At the hearing of the House Democratic Steering and Policy Committee chaired by Nancy Pelosi, Sandra Fluke testified as a victim. Having to buy your own contraception is a burden, she said. She testified that all around her at Georgetown she could see the faces of students who were suffering because of Georgetown’s refusal to abandon its Catholic principles.
Exactly what does the face of a law student who must buy her own birth-control pills look like? Did I see them all around me and just not know it? Do male law students who must buy their own condoms have the same look? Perhaps Ms. Fluke should have brought photos to Congress to illustrate her point.
In her testimony, Ms. Fluke claimed that, “Without insurance coverage, contraception, as you know, can cost a woman over $3,000 during law school.” That’s $1,000 per year. But an employee at a Target pharmacy near the university told the Weekly Standard last week that one month’s worth of generic oral contraceptives is $9 per month. “That’s the price without insurance,” the employee said. (It’s also $9 per month at Wal-Mart.)

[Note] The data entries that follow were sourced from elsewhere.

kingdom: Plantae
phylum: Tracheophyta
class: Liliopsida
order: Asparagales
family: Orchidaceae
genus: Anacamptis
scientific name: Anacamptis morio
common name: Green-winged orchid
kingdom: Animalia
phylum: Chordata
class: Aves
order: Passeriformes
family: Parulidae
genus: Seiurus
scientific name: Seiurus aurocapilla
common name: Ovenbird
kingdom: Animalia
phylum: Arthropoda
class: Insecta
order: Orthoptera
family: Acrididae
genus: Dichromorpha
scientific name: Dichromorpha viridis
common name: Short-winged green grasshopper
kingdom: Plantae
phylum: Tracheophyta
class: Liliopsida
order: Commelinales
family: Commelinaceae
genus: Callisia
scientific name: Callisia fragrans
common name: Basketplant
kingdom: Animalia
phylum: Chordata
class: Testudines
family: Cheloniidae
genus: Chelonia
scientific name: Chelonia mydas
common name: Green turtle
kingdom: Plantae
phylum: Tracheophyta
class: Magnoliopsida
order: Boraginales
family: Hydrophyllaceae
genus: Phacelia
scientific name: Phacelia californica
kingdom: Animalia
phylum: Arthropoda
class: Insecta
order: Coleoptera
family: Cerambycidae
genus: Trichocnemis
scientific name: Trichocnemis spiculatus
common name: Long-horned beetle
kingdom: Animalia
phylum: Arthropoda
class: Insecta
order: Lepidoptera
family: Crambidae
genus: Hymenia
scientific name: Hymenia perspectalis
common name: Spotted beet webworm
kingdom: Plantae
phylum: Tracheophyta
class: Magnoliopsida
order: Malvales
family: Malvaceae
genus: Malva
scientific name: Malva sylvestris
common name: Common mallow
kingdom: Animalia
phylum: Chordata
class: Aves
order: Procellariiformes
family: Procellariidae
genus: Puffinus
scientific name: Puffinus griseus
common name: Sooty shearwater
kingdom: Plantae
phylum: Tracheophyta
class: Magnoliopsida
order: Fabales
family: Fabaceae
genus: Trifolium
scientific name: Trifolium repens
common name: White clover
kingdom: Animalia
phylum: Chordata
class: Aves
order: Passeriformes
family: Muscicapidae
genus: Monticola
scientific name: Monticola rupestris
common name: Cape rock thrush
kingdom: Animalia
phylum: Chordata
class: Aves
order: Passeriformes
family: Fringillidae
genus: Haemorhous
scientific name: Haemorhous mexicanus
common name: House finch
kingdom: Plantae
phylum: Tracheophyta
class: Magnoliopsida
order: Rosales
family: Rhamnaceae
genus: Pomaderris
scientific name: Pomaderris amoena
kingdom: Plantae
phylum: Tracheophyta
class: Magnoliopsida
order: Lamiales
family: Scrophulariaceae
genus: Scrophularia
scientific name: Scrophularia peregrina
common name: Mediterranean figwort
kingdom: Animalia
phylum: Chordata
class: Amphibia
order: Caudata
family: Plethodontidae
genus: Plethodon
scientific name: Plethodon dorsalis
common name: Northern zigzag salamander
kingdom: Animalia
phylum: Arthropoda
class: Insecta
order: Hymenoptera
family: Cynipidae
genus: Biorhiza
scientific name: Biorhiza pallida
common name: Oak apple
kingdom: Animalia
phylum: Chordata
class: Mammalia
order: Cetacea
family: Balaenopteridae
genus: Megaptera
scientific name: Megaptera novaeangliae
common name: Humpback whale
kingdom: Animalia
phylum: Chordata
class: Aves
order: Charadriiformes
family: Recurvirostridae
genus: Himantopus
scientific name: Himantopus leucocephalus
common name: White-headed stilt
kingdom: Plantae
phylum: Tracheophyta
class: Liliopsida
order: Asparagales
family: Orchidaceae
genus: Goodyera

Ms. Fluke’s crusade for reproductive justice is simply a demand that a Catholic institution pay for drugs that make it possible for her to have sex without getting pregnant. It’s nothing grander or nobler than that. Georgetown’s refusal to do so does not mean she has to have less sex, only that she has to take financial responsibility for it herself.
Should Ms. Fluke give up a cup or two of coffee at Starbucks each month to pay for her birth control, or should Georgetown give up its religion? Even a first-year law student should know where the Constitution comes down on that.